2.5.
Application to the Company
.
It is the policy of the Company that the Company will not engage in
transactions in the Company’s securities in violation of applicable securities laws.
3.
Potential Criminal and Civil Liability and/or Disciplinary Action
3.1.
Liability for Insider Trading.
Pursuant to federal and state securities laws, Insiders may be subject to
criminal and civil fines and penalties as well as imprisonment for engaging in
transactions in the Company’s securities at a time
when they have knowledge of Material Nonpublic Information
regarding the Company and for engaging in transactions in
another company’s securities when they have knowledge of Material Nonpublic
Information regarding such other company
gained through their service to or on behalf of the Company.
3.2.
Liability for Tipping.
Insiders may also be liable for improper transactions by any person (commonly
referred to as a “tippee”) to whom they have disclosed Material Nonpublic Information
regarding the Company or regarding
another company gained through their service to or on behalf of the
Company, or to whom they have made recommendations or
expressed opinions on the basis of such information as to transacting in the Company’s
or such other company’s securities.
Criminal and civil fines and penalties and imprisonment have been
imposed even when the disclosing person did not profit
from the transaction.
The stock exchanges and securities regulatory authorities use sophisticated
electronic surveillance
techniques to uncover insider trading.
3.3.
Possible Disciplinary Actions.
Employees of the Company who violate this Policy shall also be subject to
disciplinary action by the Company, which may include ineligibility for
future participation in the Company’s equity incentive
plans or termination of employment.
4.
Transaction Guidelines and Requirements
4.1.
Black-Out Periods and Transaction Window.
(a)
Quarterly Black-Out Period.
The period beginning at the close of market on the last Trading Day
preceding the last week of each fiscal quarter and ending at the time the financial
results for that quarter have been publicly
disclosed for one full Trading Day is a particularly sensitive period of time for transactions
in the Company’s stock from the
perspective of compliance with applicable securities laws.

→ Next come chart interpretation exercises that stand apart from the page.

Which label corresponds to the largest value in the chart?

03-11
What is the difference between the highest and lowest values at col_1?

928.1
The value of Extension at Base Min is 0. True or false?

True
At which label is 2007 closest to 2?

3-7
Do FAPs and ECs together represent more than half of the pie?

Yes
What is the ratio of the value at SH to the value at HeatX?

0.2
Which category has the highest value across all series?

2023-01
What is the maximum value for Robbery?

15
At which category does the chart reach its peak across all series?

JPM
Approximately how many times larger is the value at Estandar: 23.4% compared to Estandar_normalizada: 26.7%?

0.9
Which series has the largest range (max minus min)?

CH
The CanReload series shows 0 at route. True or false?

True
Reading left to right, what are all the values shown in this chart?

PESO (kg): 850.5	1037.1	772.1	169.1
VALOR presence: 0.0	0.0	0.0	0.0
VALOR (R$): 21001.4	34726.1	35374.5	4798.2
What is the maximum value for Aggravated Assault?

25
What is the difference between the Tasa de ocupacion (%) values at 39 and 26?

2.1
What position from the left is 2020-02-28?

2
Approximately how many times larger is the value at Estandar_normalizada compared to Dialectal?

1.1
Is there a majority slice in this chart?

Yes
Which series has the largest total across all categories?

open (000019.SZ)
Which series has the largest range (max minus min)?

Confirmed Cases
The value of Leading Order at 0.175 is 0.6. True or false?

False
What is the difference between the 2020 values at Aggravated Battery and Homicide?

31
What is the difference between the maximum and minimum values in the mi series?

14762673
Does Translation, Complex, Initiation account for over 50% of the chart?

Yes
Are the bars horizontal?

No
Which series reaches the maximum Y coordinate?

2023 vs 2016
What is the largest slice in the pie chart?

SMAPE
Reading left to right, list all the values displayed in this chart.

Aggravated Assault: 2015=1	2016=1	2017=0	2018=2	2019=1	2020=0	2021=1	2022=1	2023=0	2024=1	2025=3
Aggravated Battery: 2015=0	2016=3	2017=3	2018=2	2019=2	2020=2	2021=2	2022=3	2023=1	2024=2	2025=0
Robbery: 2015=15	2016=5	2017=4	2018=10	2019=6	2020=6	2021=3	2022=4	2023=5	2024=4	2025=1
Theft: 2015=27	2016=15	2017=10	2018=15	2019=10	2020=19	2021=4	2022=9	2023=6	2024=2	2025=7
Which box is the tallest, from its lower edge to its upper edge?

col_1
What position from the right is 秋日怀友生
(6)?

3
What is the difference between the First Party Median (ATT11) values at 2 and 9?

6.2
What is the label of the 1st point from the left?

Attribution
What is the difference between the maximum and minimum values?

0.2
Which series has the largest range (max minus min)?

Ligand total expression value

This sensitivity is due to the fact that there often exists Material
Nonpublic Information about the expected financial results for the
quarter during that period.
Accordingly, this period of time
is referred to as a “quarterly black-out” period.
All Insiders who have been notified that they are subject to the quarterly black-
out period are prohibited from transacting during such period.
These restrictions on transactions do not apply to transactions
made under an approved Rule 10b5-1 plan.
(b)
Mandatory Transaction Window.
To ensure compliance with this Policy and applicable federal and
state securities laws, the Company requires that all individuals who have been
notified that they are subject to the quarterly
black-out periods refrain from conducting transactions involving
the purchase, sale or gift of the Company’s securities other
than during the period (the “transaction window”) commencing at the time
the financial results for the preceding fiscal quarter
or year have been publicly disclosed for one full Trading Day and continuing
until the close of the market on the last Trading
Day preceding the last week of the then fiscal quarter.
This restriction on transactions does not apply to transactions made
under an approved Rule 10b5-1 plan.
(c)
Event-Specific Black-Out Period.
From time to time, the Company may also prohibit directors,
officers and potentially a larger group of employees, consultants and contractors
from transacting in securities of the Company
because of material developments known to the Company and not yet disclosed
to the public.
In such event, directors, officers
and such employees, consultants and contractors may not engage
in any transaction involving the purchase, sale or gift of the
Company’s securities and should not disclose to others the fact of such
event-specific black-out period.
This restriction does
not apply to transactions made under an approved Rule 10b5 plan.
The Company would re-open the transaction window at the
time the information has been publicly disclosed for one full Trading Day, or at such
time as the information is no longer
material.
The prohibition against transacting during a quarterly or event-specific
black-out period encompasses the fulfillment of “limit
orders” by any broker, and the brokers with whom any such limit order is placed must
be so instructed at the time it is placed.
It should be noted that even during the transaction window, any person possessing
Material Nonpublic Information concerning
the Company, whether or not subject to the quarterly black-out period and
transaction window, should not engage in any
transactions in the Company’s securities until such information has
been known publicly for one full Trading Day, whether or
not the Company has recommended a suspension of transactions to that person.